4 lakh Rohingyas take refuge in Bangladesh in 3 weeks; face food, shelter crisis: UN
Dhaka, Sep 18: According to an estimate of the United Nations (UN), around four lakh Rohingya Muslims, the embattled minority fleeing violence in Myanmar, have taken refuge in Bangladesh in the last three weeks.
Since such a massive number of people are seeking shelter in Bangladesh in such a short duration of time, the entire issue has precipitated into a humanitarian crisis. Experts warn that a large number of Rohingya refugees in Bangladesh are facing death because of lack of food, water and shelter.
Speaking to The Telegraph, Dipayan Bhattacharya, the acting chief in Bangladesh for the World Food Programme, a UN body working for the Rohingya refugees in Bangladesh, said that every day about 20,000 to 30,000 people are fleeing Myanmar and coming to Bangladesh.
Bhattacharya added that there has been no reduction in the number of Rohingyas coming to Bangladesh on a daily basis. According to an estimate hundreds of Rohingyas have died due to adverse conditions during their journey to Bangladesh.
The UN has described the Rohingya refugee crisis as grave.
"People are terrorised, traumatised, malnourished, under physical threat and need all kinds of support. This Rohingya crisis will definitely be one of the top humanitarian crises of recent times. One has to keep in mind there were migrations, albeit in smaller numbers and duration, in the past few years as well, and overall Bangladesh now has about 8 lakh Rohingyas, including those who have come this year," Bhattacharya said.

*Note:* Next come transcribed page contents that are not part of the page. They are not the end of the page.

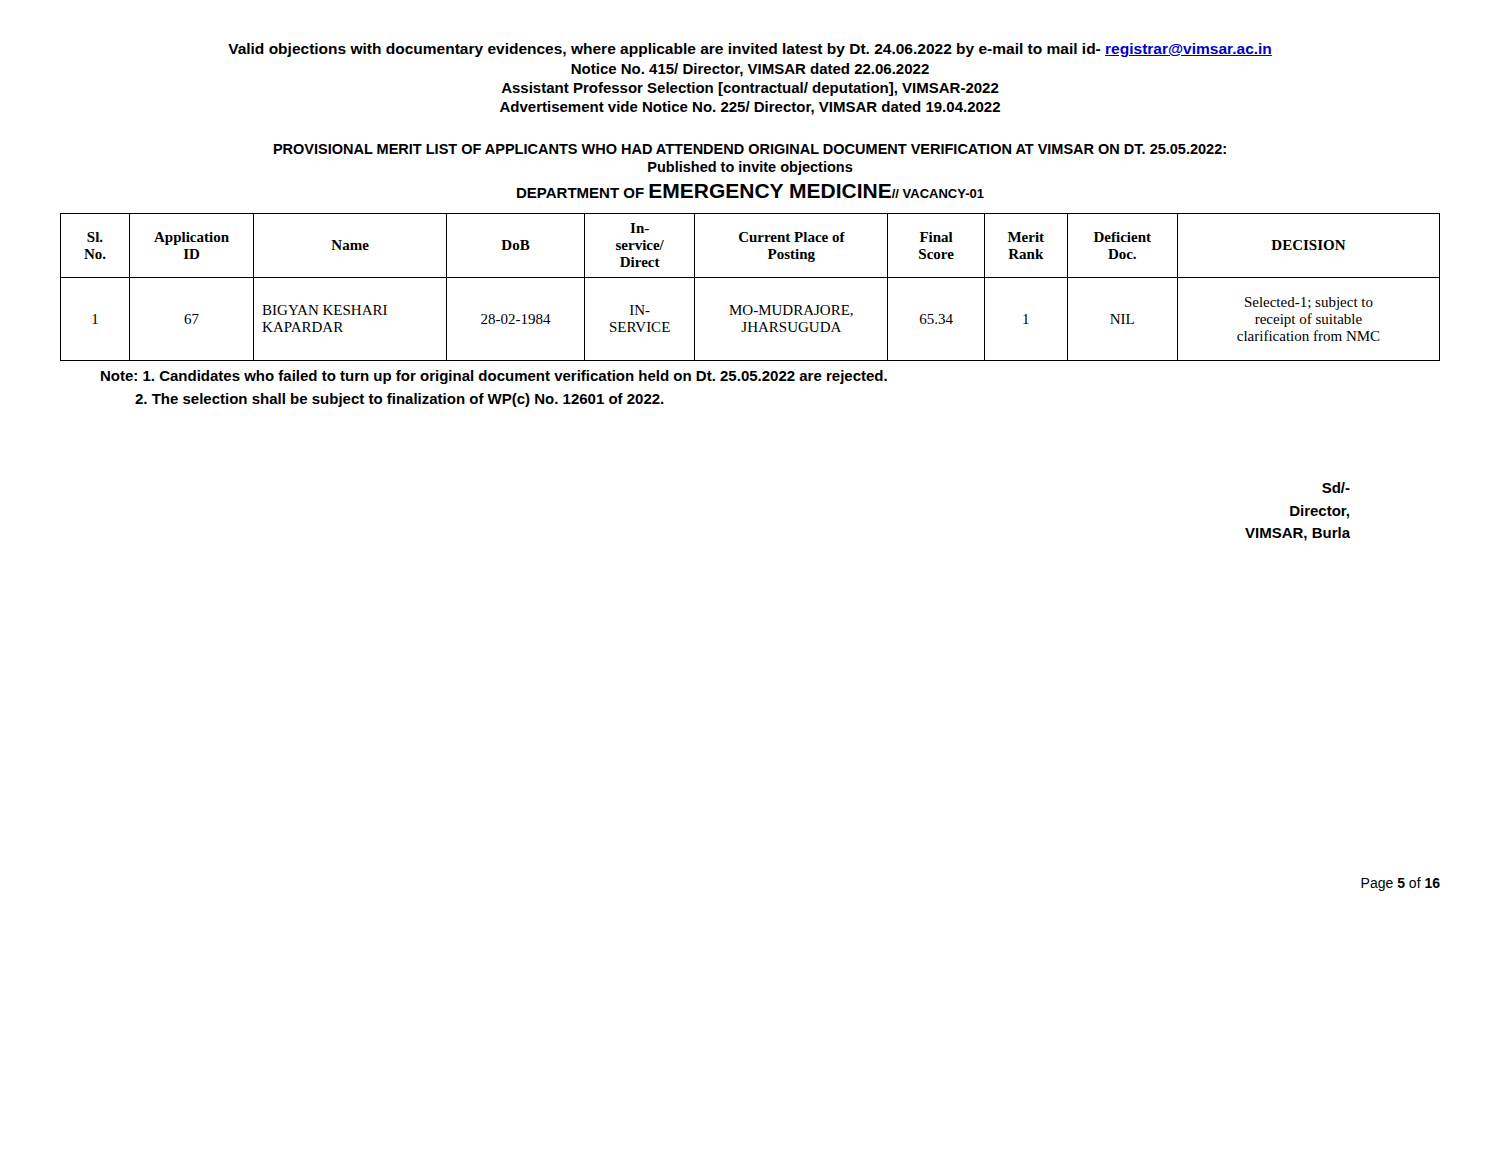Valid objections with documentary evidences, where applicable are invited latest by Dt. 24.06.2022 by e-mail to mail id- registrar@vimsar.ac.in
Notice No. 415/ Director, VIMSAR dated 22.06.2022
Assistant Professor Selection [contractual/ deputation], VIMSAR-2022
Advertisement vide Notice No. 225/ Director, VIMSAR dated 19.04.2022
PROVISIONAL MERIT LIST OF APPLICANTS WHO HAD ATTENDEND ORIGINAL DOCUMENT VERIFICATION AT VIMSAR ON DT. 25.05.2022:
Published to invite objections
DEPARTMENT OF EMERGENCY MEDICINE// VACANCY-01
| Sl. No. | Application ID | Name | DoB | In- service/ Direct | Current Place of Posting | Final Score | Merit Rank | Deficient Doc. | DECISION |
| --- | --- | --- | --- | --- | --- | --- | --- | --- | --- |
| 1 | 67 | BIGYAN KESHARI KAPARDAR | 28-02-1984 | IN- SERVICE | MO-MUDRAJORE, JHARSUGUDA | 65.34 | 1 | NIL | Selected-1; subject to receipt of suitable clarification from NMC |
Note: 1. Candidates who failed to turn up for original document verification held on Dt. 25.05.2022 are rejected.
2. The selection shall be subject to finalization of WP(c) No. 12601 of 2022.
Sd/-
Director,
VIMSAR, Burla
Page 5 of 16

According to various organisations working to provide food and shelter to Rohingyas, the immediate threat is to prevent the outbreak of epidemics as there has been overcrowding of refugees in Bangladesh. The refugees also need help to prevent social problems and physical harm in these grave times.
Meanwhile, UN Secretary General Antonio Guterres has asked Myanmar's de facto leader Aung San Suu Kyi "a last chance" to halt an army offensive that has forced thousands of Rohingya Muslims to flee to Bangladesh.
Guterres told BBC on Saturday night that Suu Kyi had a last chance to stop the offensive.
"If she does not reverse the situation now, then I think the tragedy will be absolutely horrible, and unfortunately then I don't see how this can be reversed in the future."
The Secretary-General reiterated that the Rohingya should be allowed to return home.
He also said it was clear that Myanmar's military "still have the upper hand" in the country, putting pressure "to do what is being done on the ground" in Rakhine state where the crisis broke out on August 25 when Rohingya rebels attacked police checkposts and killed 12 security personnel.
Suu Kyi, a Nobel Peace Prize laureate, is facing growing criticism over the Rohingya issue.